Run LibEnsemble on WarpX

LibEnsemble is a library to coordinate the concurrent evaluation of dynamic ensembles of calculations. While a WarpX simulation can provide insight in some physics, it remains a single point evaluation in the space of parameters. If you have a simulation ready for use, but would like to (i) scan over some input parameters uniformly for, e.g., a tolerance study, or (ii) have a random evaluation of the space of input parameters within a given span or (iii) tune some input parameters to optimize an output parameter, e.g., beam emittance, energy spread, etc., LibEnsemble provides these capabilities and will take care of tasks monitoring with fault tolerance on multiple platforms (LibEnsemble targets modern HPC platforms like Summit).

Scripts to run LibEnsemble on WarpX simulations can be found in WarpX/Tools/LibEnsemble/. This documentation does not aim at giving a training on LibEnsemble, so please refer to the LibEnsemble documentation for technical details.

> _Material_:
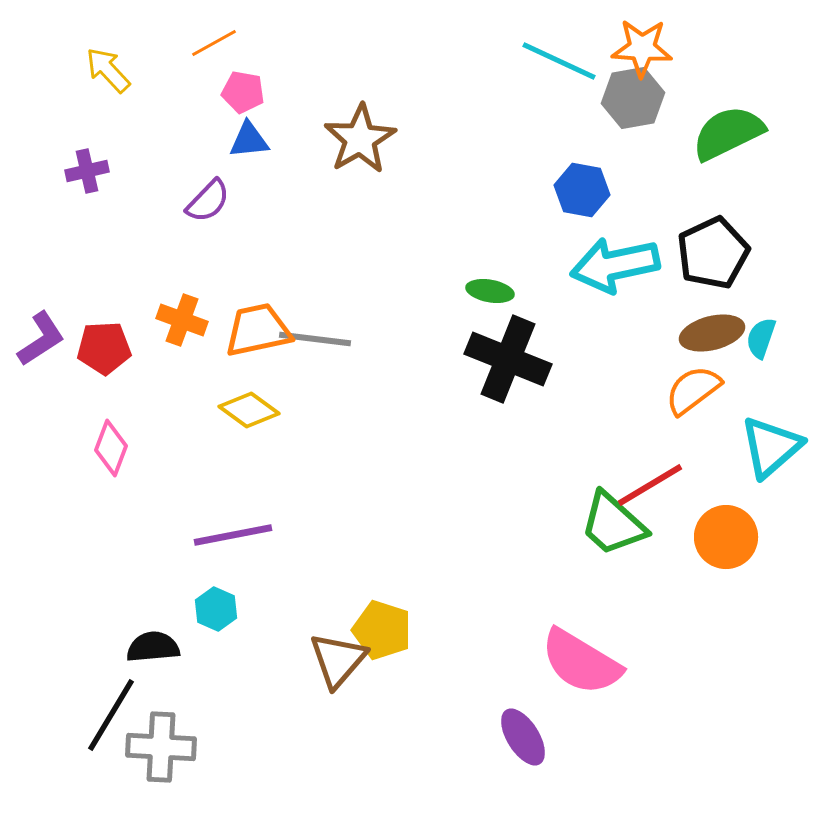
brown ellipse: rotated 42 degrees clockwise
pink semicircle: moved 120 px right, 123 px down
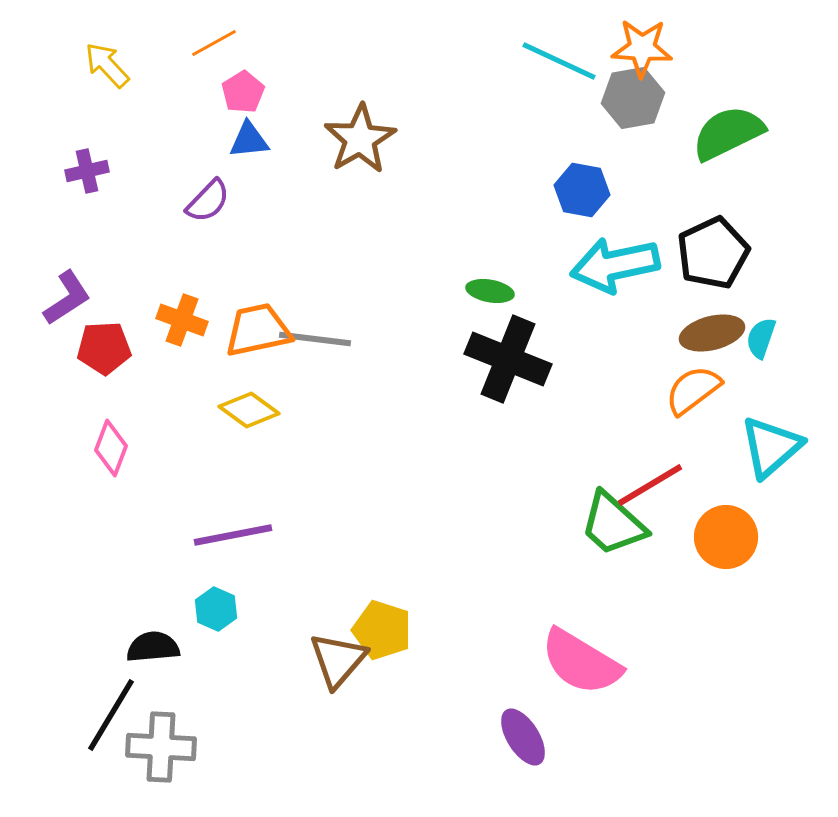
yellow arrow: moved 1 px left, 5 px up
pink pentagon: rotated 30 degrees clockwise
purple L-shape: moved 26 px right, 41 px up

> _To do_:
(a) According to the page on running LibEnsemble with WarpX, in which directory are the scripts for running LibEnsemble on WarpX simulations located?
(b) Carry on the page about running LibEnsemble on WarpX from the point where it stops.

> _Per-task outputs_:
(a) They are in WarpX/Tools/LibEnsemble/.

(b)
WarpX example problem for LibEnsemble study

The WarpX example is built on a 2D input file (so that 1 simulation take < 1 min) of a 2-stage laser-wakefield simulation in a boosted frame. It aims at optimizing emittance preservation in the coupling between two consecutive plasma accelerator stages. Each stage accelerates an externally-injected electron beam, which charge has been tuned to show a decent amount of Ez field flattening due to longitudinal beam loading. Each stage has a parabolic transverse profile to guide the laser pulse, and a uniform longitudinal profile with cos-shape ramps and the entrance and at the exit. A fresh laser pulse is introduced at the entrance of each stage and deleted at the exit. The beam transverse distribution is matched to the first stage and the beam is injected at the beginning of the plateau of the first stage, so that the emittance is conserved in the first stage. The two stages are separated by a few-cm gap, and a focusing lens is placed in-between. Note that this is a very low resolution simulation to show an example, so it is not close to numerical convergence.

In this example, we allow LibEnsemble to tune four input parameters:

  • Length of the downramp of the first stage

  • Longitudinal position of the focusing lens (between the two stages)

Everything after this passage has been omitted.